## Records for this task
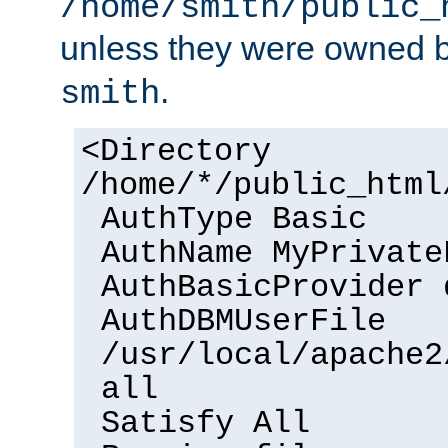
/home/smith/public_
unless they were owned 
.
smith
<Directory
/home/*/public_html
AuthType Basic
AuthName MyPrivate
AuthBasicProvider 
AuthDBMUserFile
/usr/local/apache2
all
Satisfy All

## Task item
Copy the records exactly as they appear, leaving every picture out.

## Solution to the problem
/home/smith/public_
unless they were owned 
.
smith
<Directory
/home/*/public_html
AuthType Basic
AuthName MyPrivate
AuthBasicProvider 
AuthDBMUserFile
/usr/local/apache2
all
Satisfy All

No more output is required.